§ DIRECTIONS FOR THIS TASK:
Lines from the entries below that hold "down" form the answer; copy all of them.

§ Collected data entries:
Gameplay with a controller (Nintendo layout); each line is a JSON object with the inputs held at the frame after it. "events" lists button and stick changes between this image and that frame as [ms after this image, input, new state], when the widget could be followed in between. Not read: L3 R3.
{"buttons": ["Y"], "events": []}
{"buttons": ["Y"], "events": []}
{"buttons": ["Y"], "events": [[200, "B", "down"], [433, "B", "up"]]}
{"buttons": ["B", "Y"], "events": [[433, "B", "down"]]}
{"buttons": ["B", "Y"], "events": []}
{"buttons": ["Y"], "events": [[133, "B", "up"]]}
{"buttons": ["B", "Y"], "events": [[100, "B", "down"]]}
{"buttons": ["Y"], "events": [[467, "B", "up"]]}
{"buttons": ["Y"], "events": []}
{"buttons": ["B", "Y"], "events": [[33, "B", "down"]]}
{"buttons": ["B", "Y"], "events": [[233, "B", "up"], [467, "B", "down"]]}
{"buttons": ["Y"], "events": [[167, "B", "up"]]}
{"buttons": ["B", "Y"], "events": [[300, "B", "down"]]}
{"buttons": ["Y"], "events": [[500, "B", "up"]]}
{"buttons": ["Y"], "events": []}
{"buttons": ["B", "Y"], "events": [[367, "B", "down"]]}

§ ANSWER FOR THE TASK:
{"buttons": ["Y"], "events": [[200, "B", "down"], [433, "B", "up"]]}
{"buttons": ["B", "Y"], "events": [[433, "B", "down"]]}
{"buttons": ["B", "Y"], "events": [[100, "B", "down"]]}
{"buttons": ["B", "Y"], "events": [[33, "B", "down"]]}
{"buttons": ["B", "Y"], "events": [[233, "B", "up"], [467, "B", "down"]]}
{"buttons": ["B", "Y"], "events": [[300, "B", "down"]]}
{"buttons": ["B", "Y"], "events": [[367, "B", "down"]]}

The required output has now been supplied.